Abstract

Data on serial evaluation of immunoglobulins (Ig) in pediatric AML is lacking. From April 2010 to May 2011, 45 consecutive patients with AML aged 1–18 years were prospectively enrolled along with nine healthy controls. Ig were assessed at diagnosis, post-induction, post-consolidation, 3 and 6 months follow-up and relapse. At diagnosis, Ig levels were significantly higher in patients than in healthy controls. Patienths with gum hypertrophy had low Ig levels (IgG, p = 0.007; IgA, p = 0.003; IgM, p = 0.06). Baseline Ig did not correlate with complete remission (CR). Patients who relapsed had a lower baseline IgA level than those in continuous CR (169 ± 94 g/dL vs. 310 ± 177 g/dL, p = 0.019). Patients with a low baseline IgA level (less than median) had inferior disease-free-survival (DFS) on multivariate analysis (p = 0.048). Post-induction, IgM (p < 0.001) and IgA (p = 0.048) were significantly reduced as compared to their baseline values.

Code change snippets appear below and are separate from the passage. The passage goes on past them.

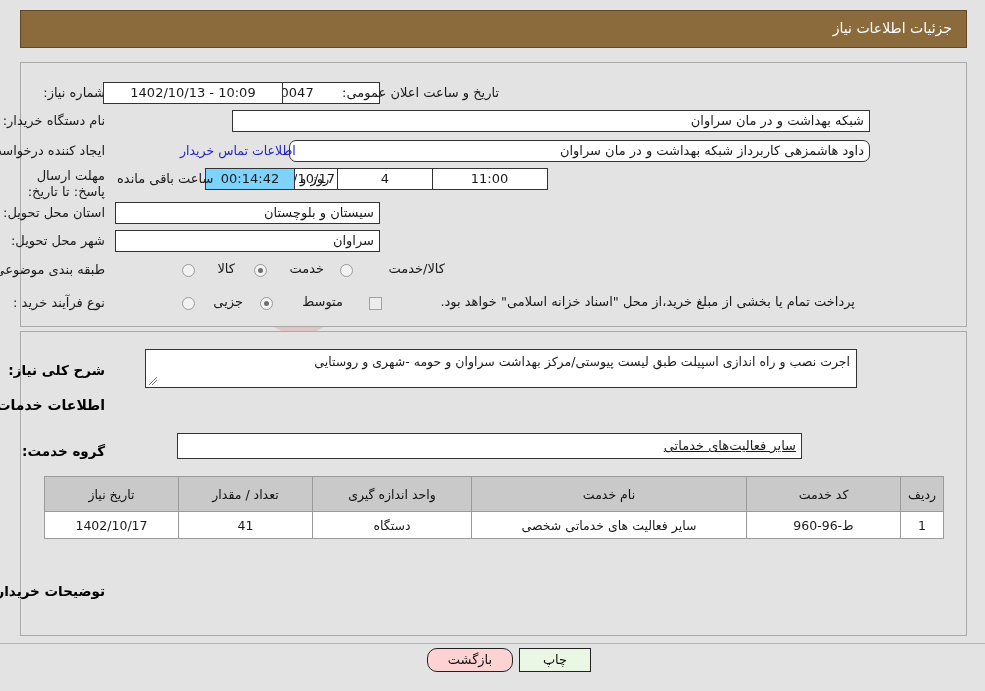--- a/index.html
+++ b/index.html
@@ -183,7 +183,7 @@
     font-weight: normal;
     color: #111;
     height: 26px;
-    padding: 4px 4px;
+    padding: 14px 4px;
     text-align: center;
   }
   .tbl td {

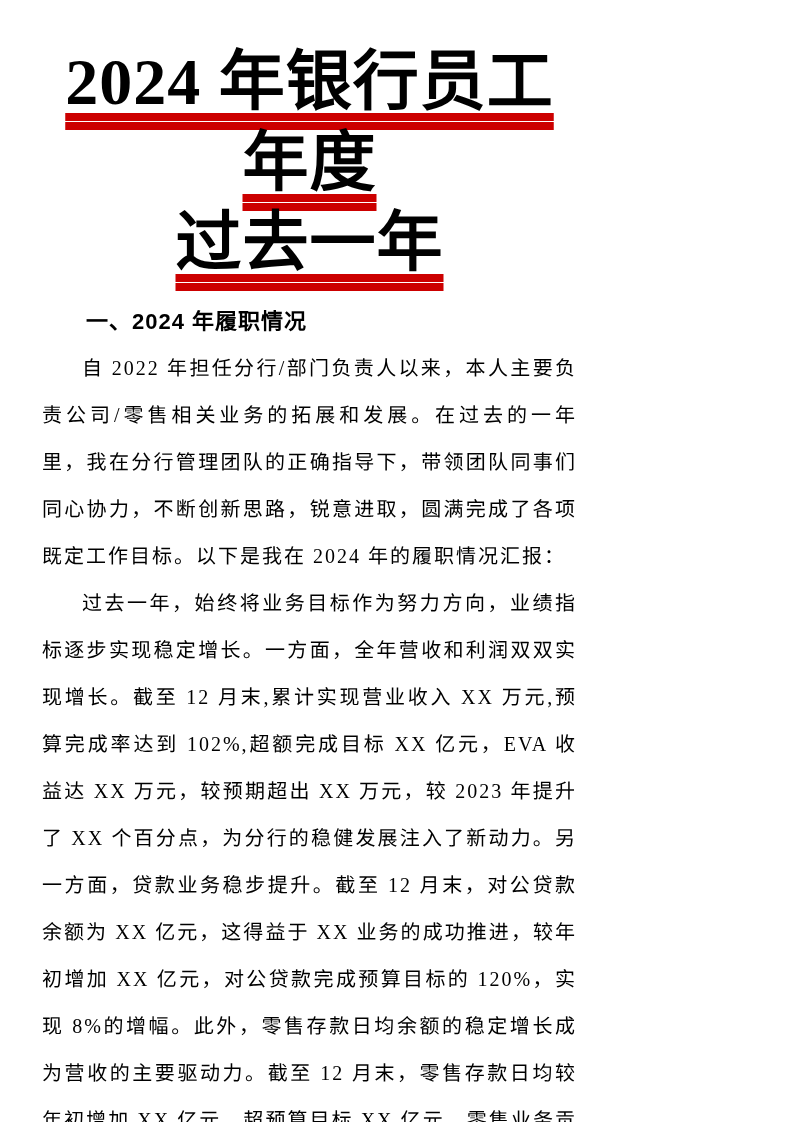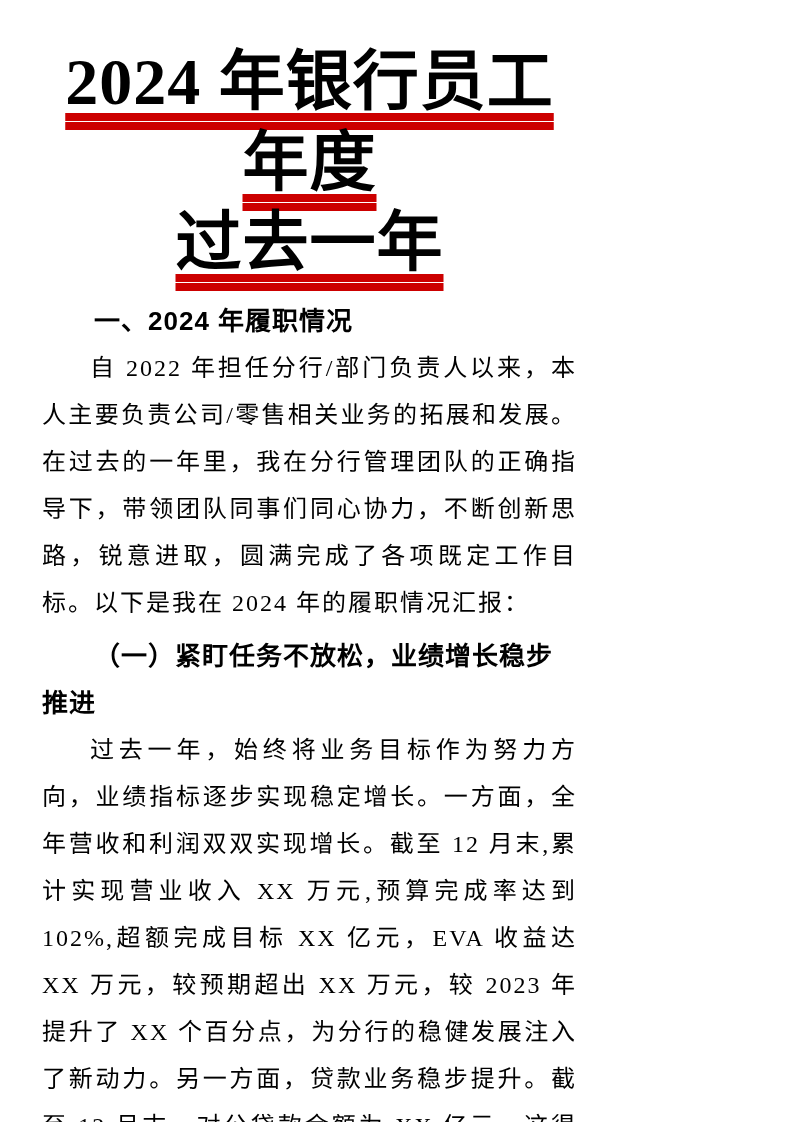--- a/index.html
+++ b/index.html
@@ -44,7 +44,7 @@
     margin: 6px 0 0 0;
     font-family: "Liberation Sans", "DejaVu Sans", sans-serif;
     font-weight: bold;
-    font-size: 26px;
+    font-size: 22px;
     line-height: 47px;
     text-indent: 2em;
     letter-spacing: 1px;

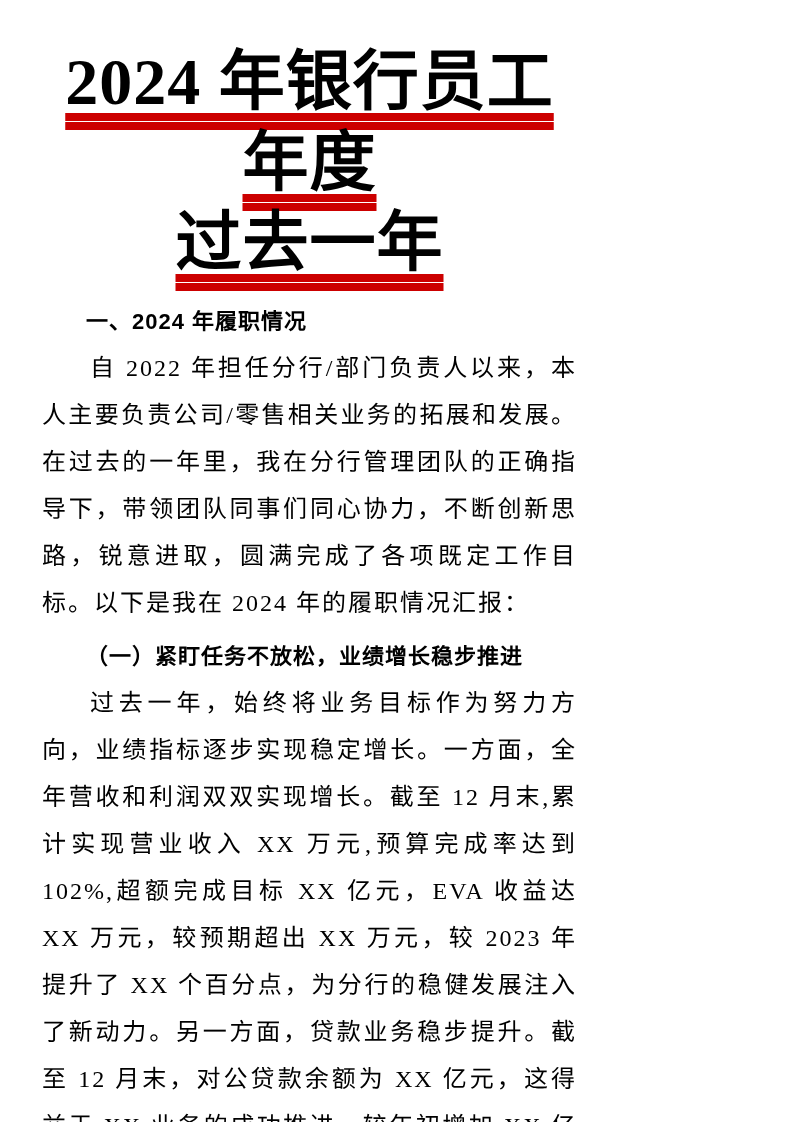--- a/index.html
+++ b/index.html
@@ -53,7 +53,7 @@
   .body-paragraph {
     margin: 0;
     font-family: "Liberation Serif", "DejaVu Serif", serif;
-    font-size: 24px;
+    font-size: 20px;
     line-height: 47px;
     letter-spacing: 2px;
     text-align: justify;

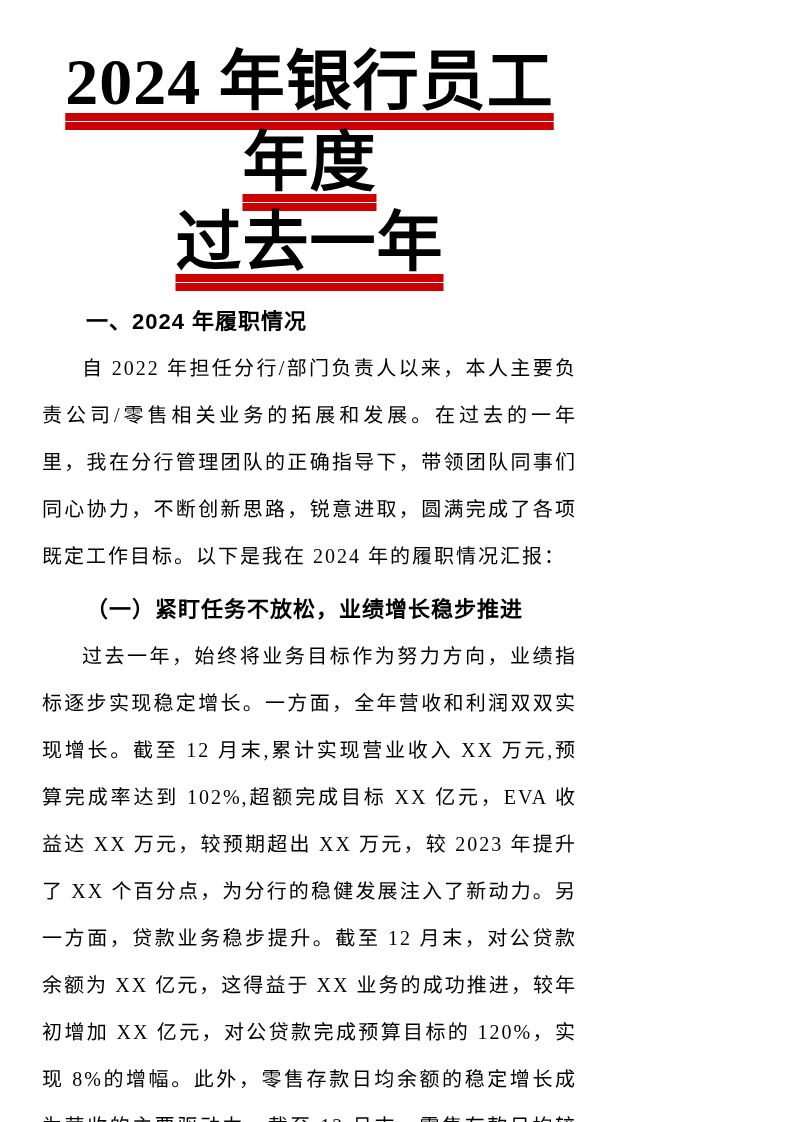--- a/index.html
+++ b/index.html
@@ -76,7 +76,6 @@
 
   <p class="body-paragraph">自 2022 年担任分行/部门负责人以来，本人主要负责公司/零售相关业务的拓展和发展。在过去的一年里，我在分行管理团队的正确指导下，带领团队同事们同心协力，不断创新思路，锐意进取，圆满完成了各项既定工作目标。以下是我在 2024 年的履职情况汇报：</p>
 
-  <h2 class="section-heading">（一）紧盯任务不放松，业绩增长稳步推进</h2>
 
   <p class="body-paragraph">过去一年，始终将业务目标作为努力方向，业绩指标逐步实现稳定增长。一方面，全年营收和利润双双实现增长。截至 12 月末,累计实现营业收入 XX 万元,预算完成率达到 102%,超额完成目标 XX 亿元，EVA 收益达 XX 万元，较预期超出 XX 万元，较 2023 年提升了 XX 个百分点，为分行的稳健发展注入了新动力。另一方面，贷款业务稳步提升。截至 12 月末，对公贷款余额为 XX 亿元，这得益于 XX 业务的成功推进，较年初增加 XX 亿元，对公贷款完成预算目标的 120%，实现 8%的增幅。此外，零售存款日均余额的稳定增长成为营收的主要驱动力。截至 12 月末，零售存款日均较年初增加 XX 亿元，超预算目标 XX 亿元，零售业务贡献了总营收的 60%，有效推</p>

On serial follow-up in patients who were in continuous CR, there was a significant decrease in IgA from post-induction until 6 months after treatment completion. This is the first study to evaluate the trend of humoral immunity in sequential pediatric patients with AML. Our study demonstrates that in pediatric AML, baseline Ig were higher than in controls. Gum hypertrophy was observed in patients with low Ig (IgA and IgG) levels. Relatively lower baseline IgA predicted disease relapse and inferior DFS. On serial follow-up, IgA significantly decreased in those who continued to stay in CR but not in patients who relapsed, suggesting an association of IgA with leukemogenesis.